# Where to market my T-Shirts?



## MarcoWilding27 (Apr 3, 2007)

Hi 

I've got my site up and running to sell T-Shirts ad i ant to generate a small amount of targeted traffic via forums and other free methods.

Please take a look at my site and advise me on what you believe to be my target audience. As you will see the designs are quite funny (i think) and therefore i assume students. Do you agree?

If so how could i target them?


Many thanks, Marcus.


----------



## Rodney (Nov 3, 2004)

Here are some threads that should help you figure out how to market to your target group:

http://www.t-shirtforums.com/showthread.php?t=4115

http://www.t-shirtforums.com/showthread.php?t=4636

http://www.t-shirtforums.com/showthread.php?t=4650


----------



## yummymom007 (Dec 10, 2006)

I like your designs. I have a shirt I designed that says I want to play with your joystick...funny on the back it says Dorks are Yummy!!!

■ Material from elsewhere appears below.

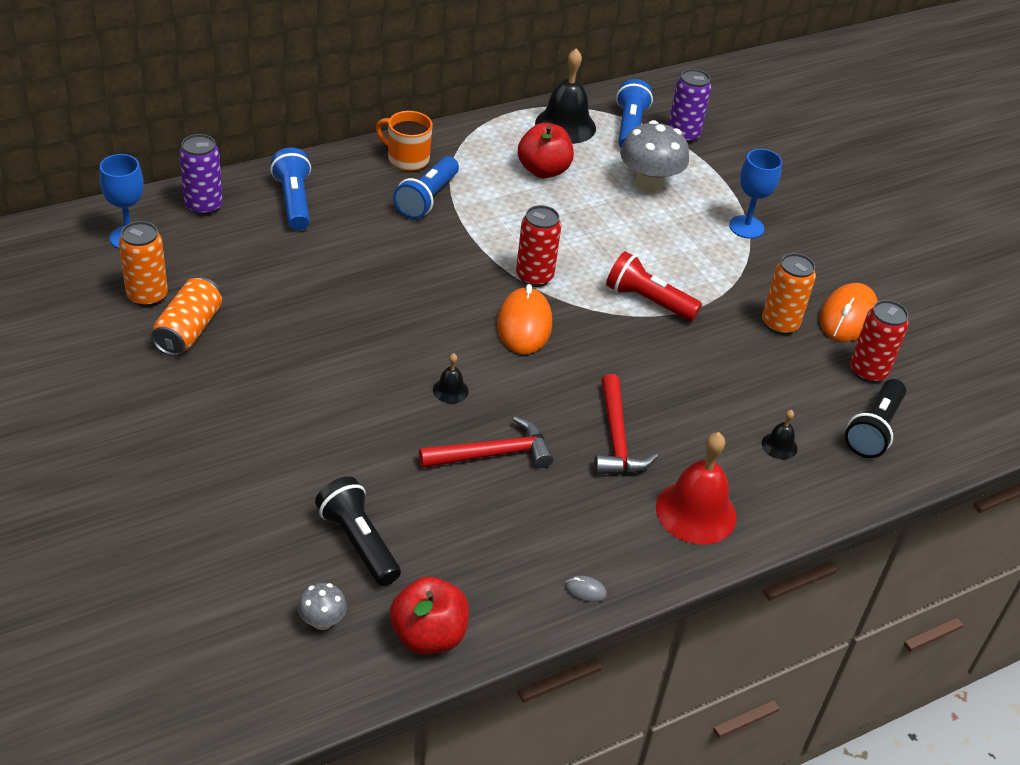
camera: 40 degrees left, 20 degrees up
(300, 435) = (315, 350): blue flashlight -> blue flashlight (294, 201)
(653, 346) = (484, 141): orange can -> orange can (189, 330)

My line being Yummy Luxe Couture and Yummy Generation. 

Amanda


----------



## Larry Blackmon (Apr 3, 2007)

Marcus, I would certainly target the Student/College/20 Something group. Those seem to be rather popular around campuses and at the beach. It may be worth taking a day or two to set up a stand around a campus somewhere. I think that could certainly help to get the word out.


----------



## highstyleinc (Apr 4, 2007)

Defintely colleges and local bars. Setting up a stand at a college is a good idea. YOu may want to take it a step further and offer a drawing to win free clothing. You could also get local college kids to model your clothing at college and bars and take their pictures in these settings. (They of course get to kee the clothing.) Upload these pictures into your site to make your site more interesting. You may want to ask a photography student to take the pics for you and credit them on your site.

Hope this helps!

Kris


----------



## MarcoWilding27 (Apr 3, 2007)

I like the ideas


----------



## flwise1 (Apr 5, 2007)

I like the college idea, where to start?


----------



## flwise1 (Apr 5, 2007)

how about sites to sell?


----------



## Rodney (Nov 3, 2004)

flwise1 said:


> how about sites to sell?


Be sure to read through the topics posted in post #2 of this thread. You will find lots of tips and sites to advertise on.


----------